Exercise aim – Copy every line of text in the rows below, character for character, and leave the pictures out of your answer.

Record set –

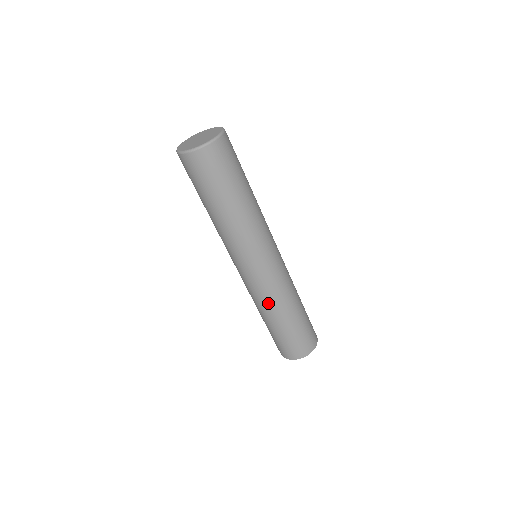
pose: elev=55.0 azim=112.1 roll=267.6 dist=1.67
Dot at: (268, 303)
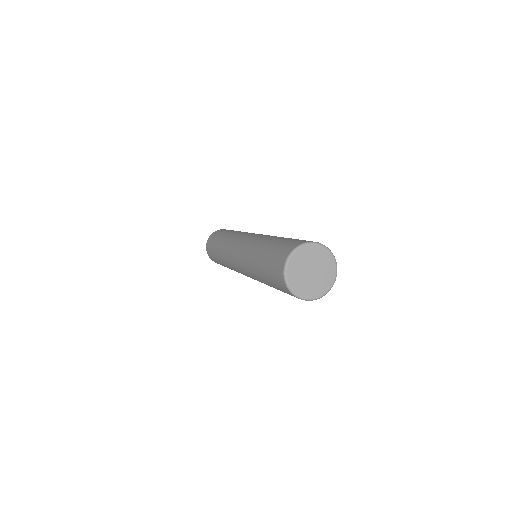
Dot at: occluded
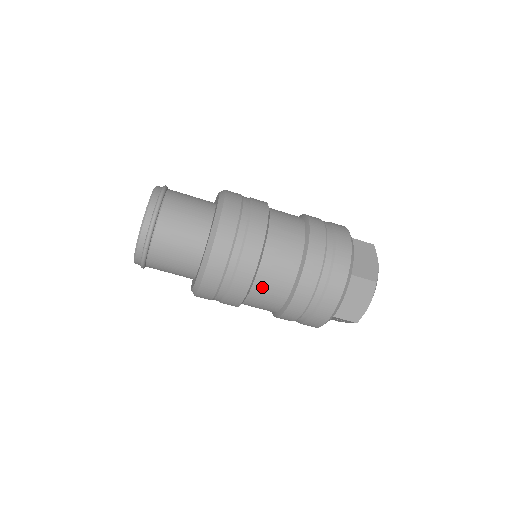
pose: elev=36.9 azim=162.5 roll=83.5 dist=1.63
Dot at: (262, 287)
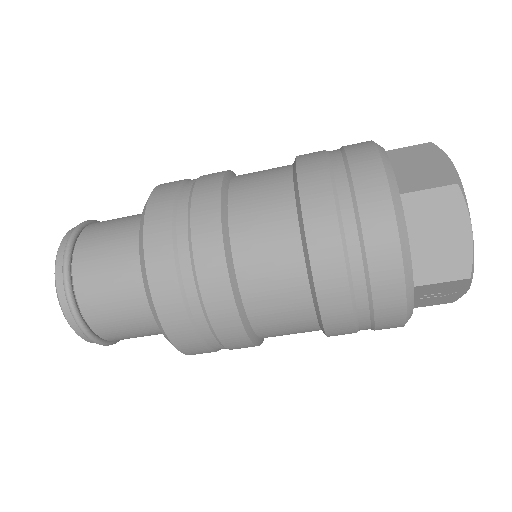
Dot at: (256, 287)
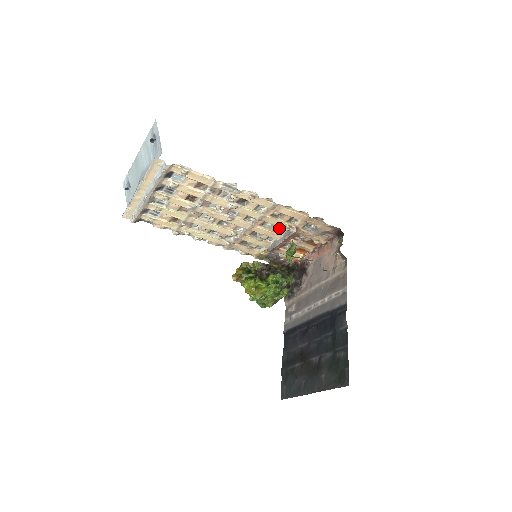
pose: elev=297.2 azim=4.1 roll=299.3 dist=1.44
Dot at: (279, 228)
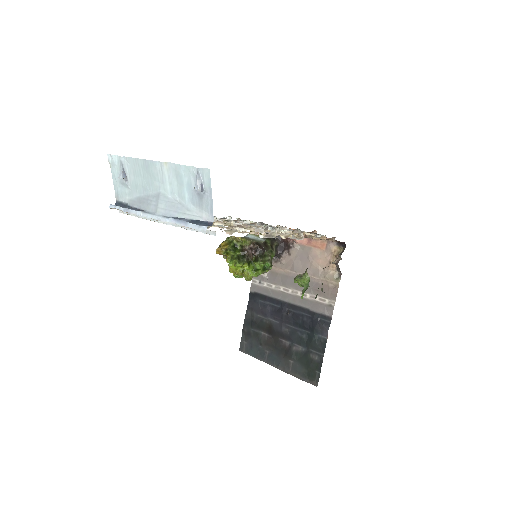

Reply to the task –
pose: elev=55.0 azim=112.1 roll=267.6 dist=1.67
Dot at: (268, 303)
Dot at: occluded
pose: elev=36.9 azim=162.5 roll=83.5 dist=1.63
Dot at: (262, 287)
Dot at: (256, 287)
pose: elev=297.2 azim=4.1 roll=299.3 dist=1.44
Dot at: (279, 228)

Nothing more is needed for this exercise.